I collected a number of wonderful gifts and a lot of advice that last day of my paper route. But of all the gifts I received, none equaled the heartfelt practicality of what Mrs. Harshbarger gave me. The Harshbargers lived atop Harshbarger Hill, the steepest incline in my small hometown. Six days a week, standing upright and pumping my legs hard, I pedaled up the hill to deliver their paper.
Mr. Harshbarger was sweeping off the front porch as I approached. After counting the coins he owed, he motioned toward the door and said Mrs. Harshbarger wanted to talk to me.
When I entered the house, Mrs. Harshbarger was sitting at the kitchen table with a cup of tea in front of her. She greeted me with, “You are late today Rickie.”

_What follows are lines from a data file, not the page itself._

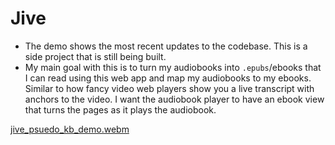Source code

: # Jive 
- The demo shows the most recent updates to the codebase. This is a side project that is still being built.
- My main goal with this is to turn my audiobooks into `.epubs`/ebooks that I can read using this web app and map my audiobooks to my ebooks. Similar to how fancy video web players show you a live transcript with anchors to the video. I want the audiobook player to have an ebook view that turns the pages as it plays the audiobook.

[jive_psuedo_kb_demo.webm](https://github.com/user-attachments/assets/debb214c-2811-4bcc-af6d-a370465ac61c)
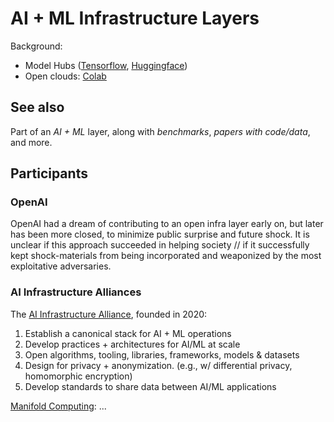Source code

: # AI + ML Infrastructure Layers

Background: 
* Model Hubs ([Tensorflow](https://www.tensorflow.org/hub), [Huggingface](https://huggingface.co/docs))
* Open clouds: [Colab](https://colab.research.google.com/)

## See also
Part of an _AI + ML_ layer, along with _benchmarks_, _papers with code/data_, and more.


## Participants

### OpenAI
OpenAI had a dream of contributing to an open infra layer early on, but later has been more closed, to minimize public surprise and future shock.
It is unclear if this approach succeeded in helping society // if it successfully kept shock-materials from being incorporated and weaponized by the most exploitative adversaries.

### AI Infrastructure Alliances
The [AI Infrastructure Alliance](https://ai-infrastructure.org/), founded in 2020:

1) Establish a canonical stack for AI + ML operations 
2) Develop practices + architectures for AI/ML at scale 
3) Open algorithms, tooling, libraries, frameworks, models & datasets 
4) Design for privacy + anonymization. (e.g., w/ differential privacy, homomorphic encryption)
5) Develop standards to share data between AI/ML applications  

[Manifold Computing](https://manifoldcomputing.com/): ...
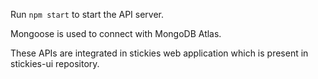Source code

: Run `npm start` to start the API server.

Mongoose is used to connect with MongoDB Atlas. 

These APIs are integrated in stickies web application which is present in stickies-ui repository. 
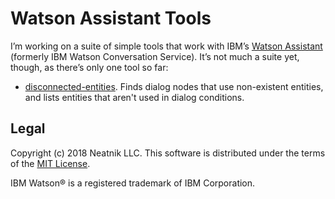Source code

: Watson Assistant Tools
======================

I’m working on a suite of simple tools that work with IBM’s [Watson Assistant](https://www.ibm.com/watson/ai-assistant/) (formerly IBM Watson Conversation Service). It’s not much a suite yet, though, as there’s only one tool so far:

- [disconnected-entities](disconnected-entities-readme.md). Finds dialog nodes that use non-existent entities, and lists entities that aren't used in dialog conditions.


Legal
-----

Copyright (c) 2018 Neatnik LLC. This software is distributed under the terms of the [MIT License](LICENSE).

IBM Watson® is a registered trademark of IBM Corporation.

“Yes, ma’am,” I apologized for courtesy.
She paused for a drink of tea. “I have a gift for you,” she said, then sipped again before continuing. “When Mr. Harshbarger and I were married, mother wanted to give me something. She told me that when she was a little girl, she disliked getting out of bed early in the morning. She didn’t like early morning because the first thing she felt was the cold floor on her bare feet. ‘Terrible way to start a day,’ mother always said. So her mother taught her how to make a rug from rags. Mother made herself a small rug out of rags and laid the rug on the floor beside her bed. Every morning, for the rest of her life, the rag rug was the first thing to touch her feet.”
Mrs. Harshbarger reached below the table and handed me a brown grocery sack she’d been cradling on her lap.
“Rickie, I’ve made you something. Wherever you go, wherever your life takes you, I want your feet to touch the warmth of a new morning, like my feet have for so many years. I’m giving you the start of a warm day.” I thanked her and kissed her warm, wrinkled cheek.
The first day on campus, I unpacked the rag rug Mrs. Harshbarger made for me. I laid it beside my bed on the sterile, linoleum-covered dormitory floor. Every day of my undergraduate life, that rug was my warmth of a new morning. I cherish the feeling as much today as I did those many years ago.